Tasks:
**1)** Answer these questions about the Elastic Search passage, giving each answer on its own line with the matching letter.
(a) What was the Elastic Stack formerly known as?
(b) What kind of engine is Elastic Search called?
(c) Which popular ecommerce web application is given as an example?
**2)** Rewrite the part of the Elastic Search passage starting at "Elastic Search is" and ending at "features and more.", with "search bar" replaced by "search box".
**3)** Continue the passage on Elastic Search from where it stops.

Extract:

Over the years we have come to love Google as a search engine and a de facto home page for browsers for many of us. The ability to find the desired info from a heap of available data can truly be an empowering and time saving experience. Such experience when extended to business can help customers to discover products and services faster and much more accurately, resulting in better experience and increased business. At the forefront of this technology for businesses is the Elastic Stack. Formerly known as the ELK stack with Elastic Search at the centre of it, with addition of a few more tools, the solution is now known as the Elastic Stack.
Elastic Search is an open source analytics and full text search engine. It can be used to enable search functionality for applications. We can use it for a an ecommerce application or a personal blog where we want users to search for posts by typing in the search bar. We can build complex search functionalities like auto-completion, matching highlights, considering synonyms, correcting typos, much like what we see in Google.
Take for example any popular ecommerce web application (like Amazon) where we want to enable text search for finding books. Apart from basic text search, we also want to add features like bringing popular results on the top, ability to filter the results by ratings, price etc or sort the results on the basis of a parameter. Elastic Search will help you build a powerful search engine which will enable all of the above mentioned features and more.

Listed entries:
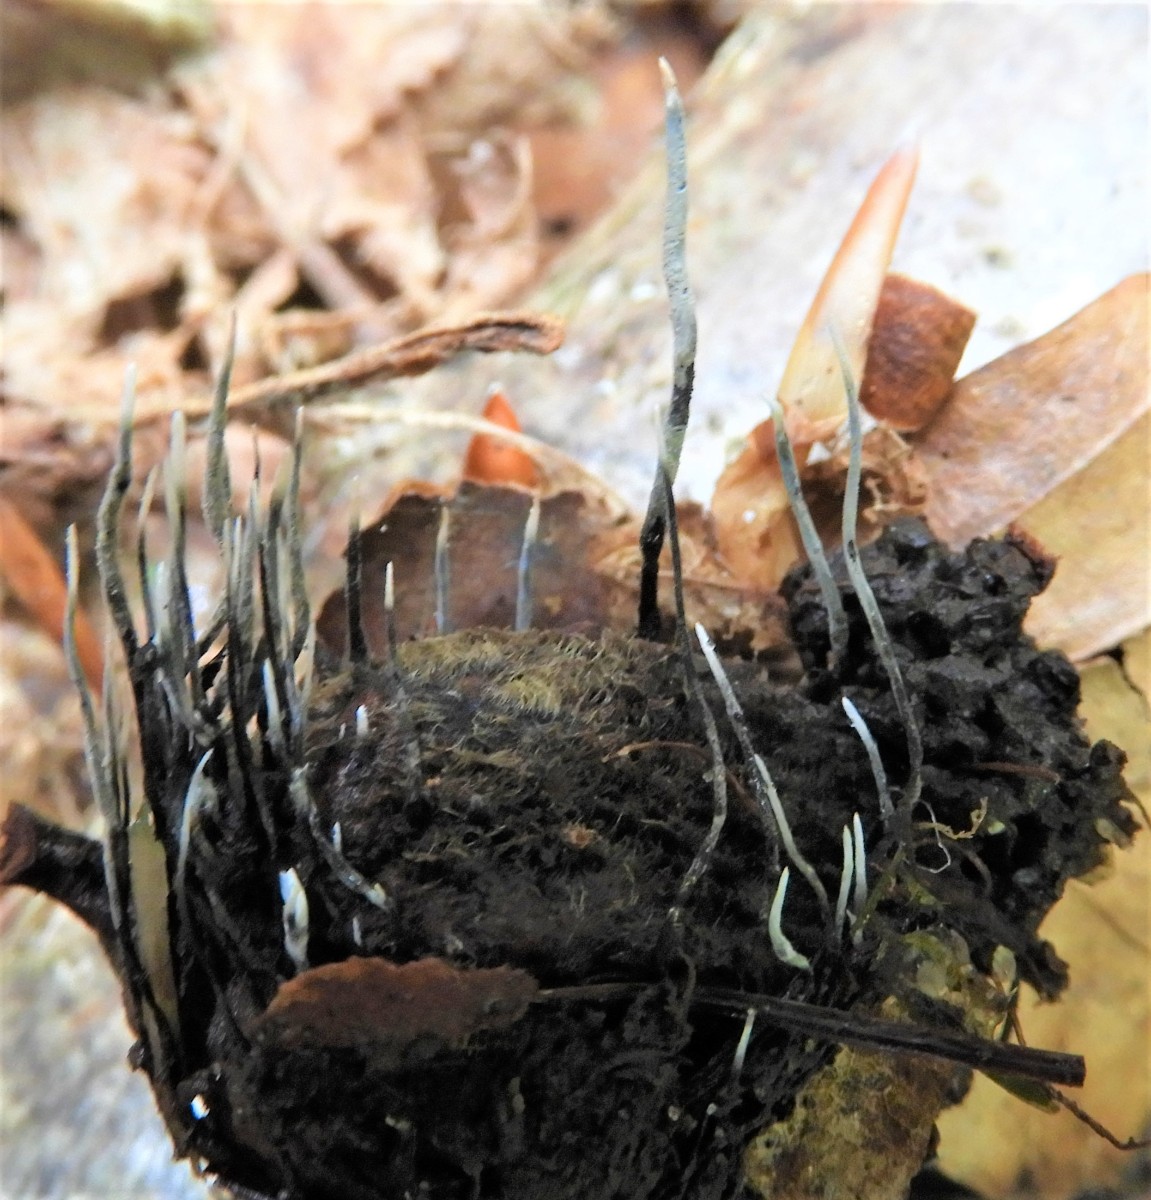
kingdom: Fungi
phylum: Ascomycota
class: Sordariomycetes
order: Xylariales
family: Xylariaceae
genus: Xylaria
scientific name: Xylaria carpophila
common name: bogskål-stødsvamp
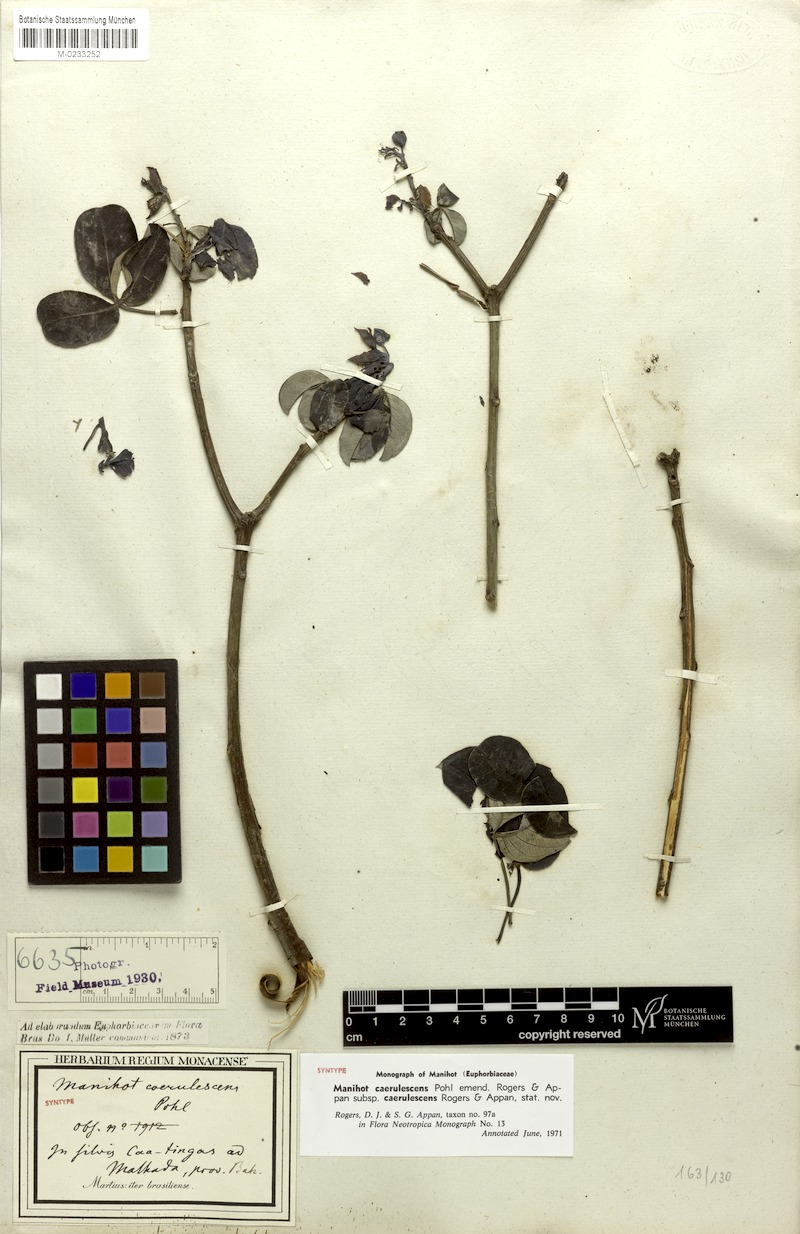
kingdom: Plantae
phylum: Tracheophyta
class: Magnoliopsida
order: Malpighiales
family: Euphorbiaceae
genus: Manihot
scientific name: Manihot caerulescens
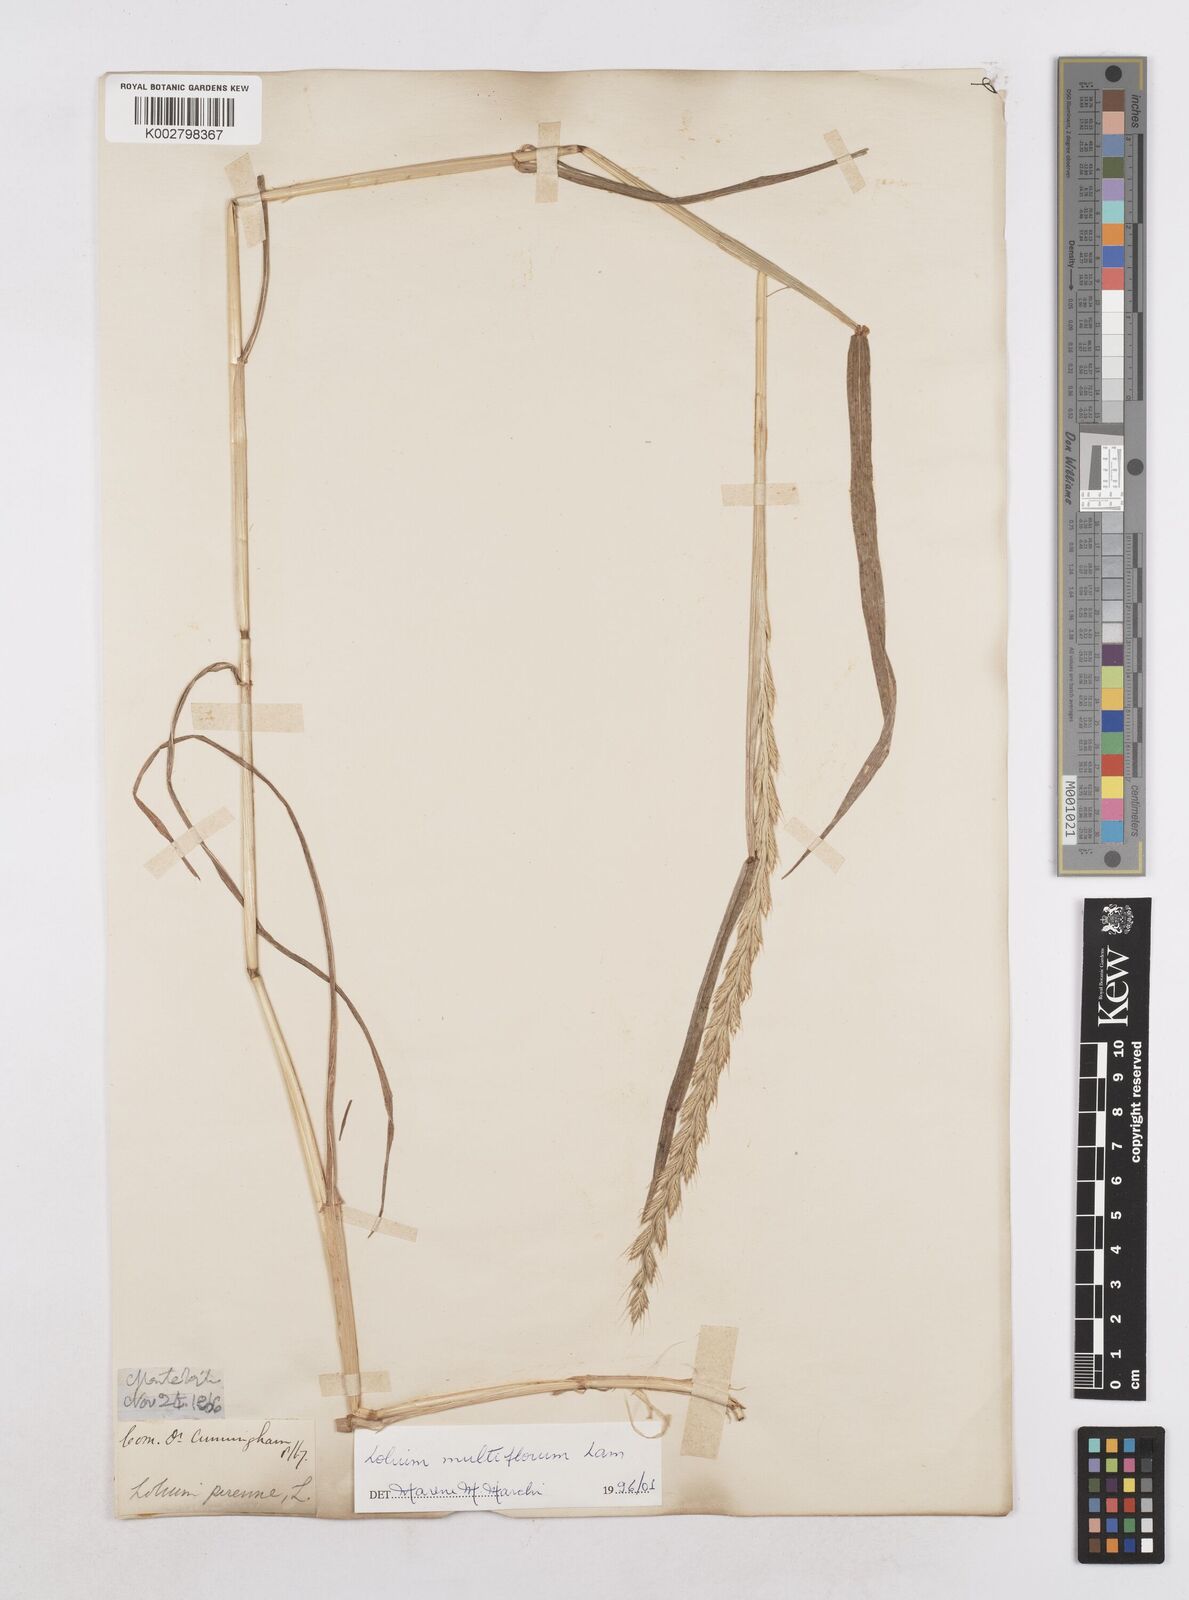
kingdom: Plantae
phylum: Tracheophyta
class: Liliopsida
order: Poales
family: Poaceae
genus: Lolium
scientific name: Lolium multiflorum
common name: Annual ryegrass
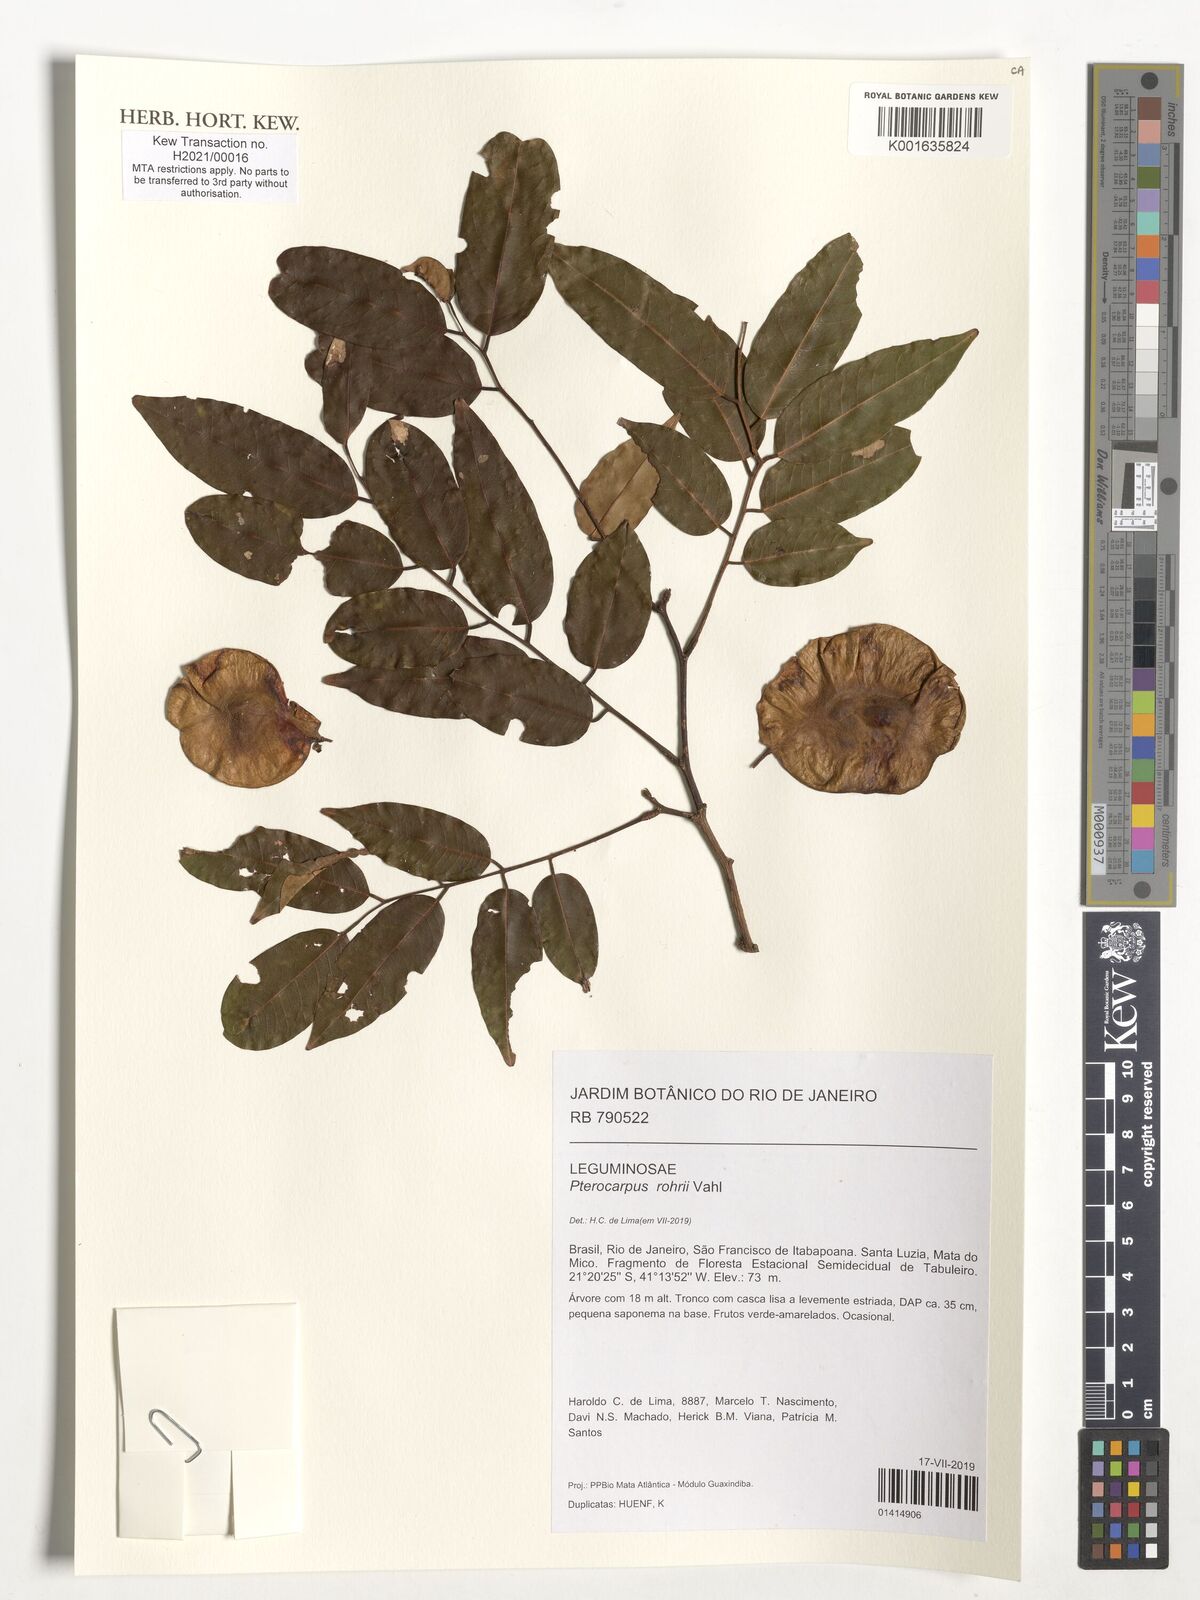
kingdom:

Responses to the tasks:
**1)**
(a) The ELK stack
(b) An open source analytics and full text search engine
(c) Amazon

**2)**
Elastic Search is an open source analytics and full text search engine. It can be used to enable search functionality for applications. We can use it for a an ecommerce application or a personal blog where we want users to search for posts by typing in the search box. We can build complex search functionalities like auto-completion, matching highlights, considering synonyms, correcting typos, much like what we see in Google.
Take for example any popular ecommerce web application (like Amazon) where we want to enable text search for finding books. Apart from basic text search, we also want to add features like bringing popular results on the top, ability to filter the results by ratings, price etc or sort the results on the basis of a parameter. Elastic Search will help you build a powerful search engine which will enable all of the above mentioned features and more.

**3)**
Beyond Search Engine
Elastic Search, despite by its name, is not limited just to search. You can also query the structured data and use the platform as an analytics engine. Elastic Search is not meant to be a full blown data analytics platform but you can still get a lot of value from its analytics capability. For an ecommerce website like discussed above, we can use elastic search analytics for various purposes:
Application Performance Management: We can store the server logs and performance metric data of our applications in elastic search. We can setup alerts on certain metrics like CPU or memory usage and elastic search will tell us about performance of our applications and servers.
Send events to ElasticSearch: We can also send various events in our website to Elasticsearch. These could be number of visitors, clicks, scrolls, location and other customer interaction data on the website. Elastic search can do aggregation of data and give you insight about your users like the location where most of your users are from.
Analysis with machine learning: We can also use Elastic search along with machine learning to do analysis of data and use it for forecasts and capacity planning by predicting future possibilities on the basis of historical data stored in Elastic Search. With the data on number of daily visitors, we can predict strong and weak months and which products perform well in those months. Machine learning can also alert you automatically whenever there is a deviation from observed regularity like sudden drop in number of visitors on a day.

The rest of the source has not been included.